Wendt Pottery History

This page is about the history of the studio and my work. It includes details of how I came to do pottery and  photos of early works as well as things to look for if you are currently a collector of my work.

I began pottery classes at the University of Idaho in Moscow, Idaho under the instruction of Frank Cronk in 1973. He greeted his first semester class with: ” Most of you will drop this class and those of you who don’t drop it will fail.”

In the weeks that followed, his predictions came true as the students saw that his class had the academic rigor of any of the harder classes at the University. He held students to a very high level of performance and required demonstration of good design, imagination and technical mastery.

I realized at once that I had found my true calling and sold my first works at the Ceramics Group art show that fall. The pots from that time number no more than 100 and are for the most part crude when compared to today’s work.

In the spring of 1974, I built my first kiln, a potter’s wheel from parts salvaged from an old Maytag dryer and set up a small studio in the upstairs of my house in Lewiston. Everything produced from 1974 to the spring of 1976 was made in that 144 square foot studio.

Bottom prints from that time look like the picture below.

At first, they were incised by hand.     

In the spring of 1976, I built my first studio behind the house. At 720 square feet, it seemed huge, sported 2 kilns and lots of shelf space. By then, I was making so many pots I resorted to wet stamping, but these were hard to read.

The last of the impressed stamps were often stained to enhance readability.

 I worked there from then until 1980 when Mt St Helens erupted and changed my life completely. The demand for ash glazed work was astounding and still is. Below is an early bottom stamp from that year.

After practice, the stamp became much clearer and easier to read.

For those interested in using this marking method, call me for a class on the subject.

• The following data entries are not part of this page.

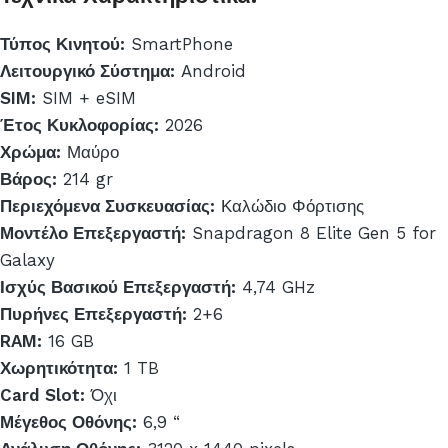
Τύπος Κινητού:
SmartPhone
Λειτουργικό Σύστημα:
Android
SIM:
SIM + eSIM
Έτος Κυκλοφορίας:
2026
Χρώμα:
Μαύρο
Βάρος:
214 gr
Περιεχόμενα Συσκευασίας:
Καλώδιο Φόρτισης
Μοντέλο Επεξεργαστή:
Snapdragon 8 Elite Gen 5 for
Galaxy
Ισχύς Βασικού Επεξεργαστή:
4,74 GHz
Πυρήνες Επεξεργαστή:
2+6
RAM:
16 GB
Χωρητικότητα:
1 TB
Card Slot:
Όχι
Μέγεθος Οθόνης:
6,9 “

I believe it is the bottom stamp in conjunction with my willingness to do precision custom work to customer specifications that has lead to my continued success. Each year, I receive hundreds of custom orders from all over the U. S. thanks to the stamps on the bottoms of the pots. Today my  studio is over 10,000 square feet with work space for four full time potters (currently it is just me)  and kiln capacity to fire well over 100 cubic feet per month.